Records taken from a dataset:
########
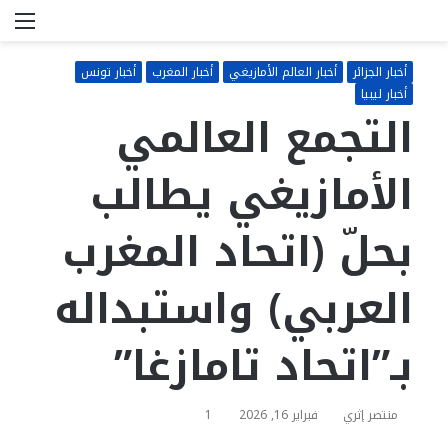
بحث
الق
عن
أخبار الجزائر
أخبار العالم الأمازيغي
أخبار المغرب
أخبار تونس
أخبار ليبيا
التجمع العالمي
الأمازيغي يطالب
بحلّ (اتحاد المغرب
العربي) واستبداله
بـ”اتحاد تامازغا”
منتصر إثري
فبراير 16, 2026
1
########
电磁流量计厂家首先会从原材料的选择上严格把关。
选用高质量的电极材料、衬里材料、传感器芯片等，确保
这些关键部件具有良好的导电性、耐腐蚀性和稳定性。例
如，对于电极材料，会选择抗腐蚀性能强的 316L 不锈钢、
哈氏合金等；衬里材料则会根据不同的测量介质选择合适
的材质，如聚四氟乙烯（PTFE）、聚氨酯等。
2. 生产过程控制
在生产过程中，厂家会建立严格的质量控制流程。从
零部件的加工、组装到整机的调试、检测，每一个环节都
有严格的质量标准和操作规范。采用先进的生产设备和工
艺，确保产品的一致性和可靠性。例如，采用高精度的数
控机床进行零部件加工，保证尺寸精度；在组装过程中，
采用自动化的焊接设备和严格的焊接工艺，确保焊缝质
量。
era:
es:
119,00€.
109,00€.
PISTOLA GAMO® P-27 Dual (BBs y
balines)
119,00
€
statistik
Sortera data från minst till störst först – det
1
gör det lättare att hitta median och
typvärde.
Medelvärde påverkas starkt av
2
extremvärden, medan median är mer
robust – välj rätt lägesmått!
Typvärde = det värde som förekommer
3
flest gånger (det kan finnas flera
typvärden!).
########
Report every line in the records above that contains the word "الأمازيغي", treating uppercase and lowercase as different.

Solution for this exercise:
أخبار العالم الأمازيغي
الأمازيغي يطالب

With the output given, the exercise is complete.